Soucieux d'améliorer la qualité de vie au travail de ses employés, le groupe ferroviaire s'est intéressé à la technologie il y a maintenant deux ans et en a confié l'étude à l'équipe chargée du programme d'innovations, dirigée par Nicolas Stuyvers. Après avoir échangé avec plusieurs grands groupes comme Airbus pour savoir comment implémenter un exosquelette, l'équipe s'est rendue compte qu'il lui fallait des indicateurs de performance. "La mesure est synonyme de prise de décision", affirme Nicolas Stuyvers, qui a fait appel à Moten en août 2022 pour évaluer les résultats.

"Pour évaluer un exosquelette, nous avons établi des critères biomécaniques et subjectifs"

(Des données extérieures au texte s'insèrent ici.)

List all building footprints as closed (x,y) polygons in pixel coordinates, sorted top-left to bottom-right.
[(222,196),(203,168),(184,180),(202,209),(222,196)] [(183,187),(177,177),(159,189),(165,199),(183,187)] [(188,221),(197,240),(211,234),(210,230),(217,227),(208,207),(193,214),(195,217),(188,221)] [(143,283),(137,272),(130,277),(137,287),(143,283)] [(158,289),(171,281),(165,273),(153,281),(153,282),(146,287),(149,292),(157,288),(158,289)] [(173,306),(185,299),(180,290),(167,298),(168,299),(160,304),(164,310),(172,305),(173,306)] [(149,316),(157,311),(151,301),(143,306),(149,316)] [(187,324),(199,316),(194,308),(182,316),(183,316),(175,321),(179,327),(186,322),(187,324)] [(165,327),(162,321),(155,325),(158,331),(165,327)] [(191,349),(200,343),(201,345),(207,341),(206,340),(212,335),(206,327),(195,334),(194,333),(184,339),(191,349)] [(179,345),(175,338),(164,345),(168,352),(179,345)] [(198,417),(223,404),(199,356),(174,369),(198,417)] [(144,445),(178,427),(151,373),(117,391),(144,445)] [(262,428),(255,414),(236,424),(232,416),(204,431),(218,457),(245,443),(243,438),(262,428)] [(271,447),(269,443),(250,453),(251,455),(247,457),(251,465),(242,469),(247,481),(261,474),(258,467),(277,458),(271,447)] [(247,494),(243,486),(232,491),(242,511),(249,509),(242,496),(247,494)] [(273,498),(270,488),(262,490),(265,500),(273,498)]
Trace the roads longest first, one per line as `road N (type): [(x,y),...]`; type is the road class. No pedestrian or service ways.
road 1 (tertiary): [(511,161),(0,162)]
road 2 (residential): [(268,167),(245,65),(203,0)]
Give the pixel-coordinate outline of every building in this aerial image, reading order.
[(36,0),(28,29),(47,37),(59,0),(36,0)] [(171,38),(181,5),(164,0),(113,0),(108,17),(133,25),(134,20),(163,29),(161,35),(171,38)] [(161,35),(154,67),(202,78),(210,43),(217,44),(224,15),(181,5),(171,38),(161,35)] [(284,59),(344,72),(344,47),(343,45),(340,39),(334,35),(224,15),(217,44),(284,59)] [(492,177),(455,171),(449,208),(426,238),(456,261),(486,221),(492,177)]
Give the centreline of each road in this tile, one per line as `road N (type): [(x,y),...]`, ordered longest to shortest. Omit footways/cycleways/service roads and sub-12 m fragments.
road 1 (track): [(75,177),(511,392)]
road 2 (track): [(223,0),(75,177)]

Moten conçoit en effet des capteurs corporels non invasifs, à fixer sur la peau, évaluant la vibration produite par les muscles pendant l'effort et les enregistrent avant de les traduire en indicateurs d'effort et de fatigue via une intelligence artificielle embarquée. Ces indicateurs permettent de documenter de manière fiable leurs efforts et postures. "Pour évaluer un exosquelette, nous avons établi des critères biomécaniques et subjectifs. L'intérêt avec les données biomécaniques est de s'assurer que les problèmes musculaires ne soient pas déportés dans une autre partie du corps au cours de l'utilisation. Le questionnaire de satisfaction nous confirme pour sa part si la solution est acceptée par les utilisateurs et ne sera pas mise de côté une fois le premier engouement passé", précise Nicolas Stuyvers.

La RATP a mené plusieurs phases de test. Une première, après avoir identifié les besoins, avec une poignée de volontaires pour effectuer des mesures avec et sans exosquelette, afin de pouvoir comparer et dresser de premières tendances. "Une période d'habituation de trois semaines est indispensable", confie le responsable du programme d'innovation. Un deuxième test s'est déroulé avec une quinzaine de volontaires sur huit sites, avant que ne soit étudiée une industrialisation à plus grande échelle. Un retour d'expérience complet prend en moyenne trois ans à la RATP. Cette méthodologie rigoureuse a permis à la RATP de savoir si un exosquelette est adapté à un poste de travail donné. Ainsi, l'utilisation d'un gant bionique s'est révélée pertinente pour des opérations de peinture sur le matériel roulant mais pas dans la fabrication de sabots, pour lequel le test a été clôturé. De même, pour la maintenance des portes du RER A, les retours étaient positifs mais l'expérimentation avec Moten a permis d'identifier une gêne, ce qui a conduit à une modification de l'équipement. Le groupe teste l'usage d'exosquelettes pour près d'une vingtaine d'usages différents.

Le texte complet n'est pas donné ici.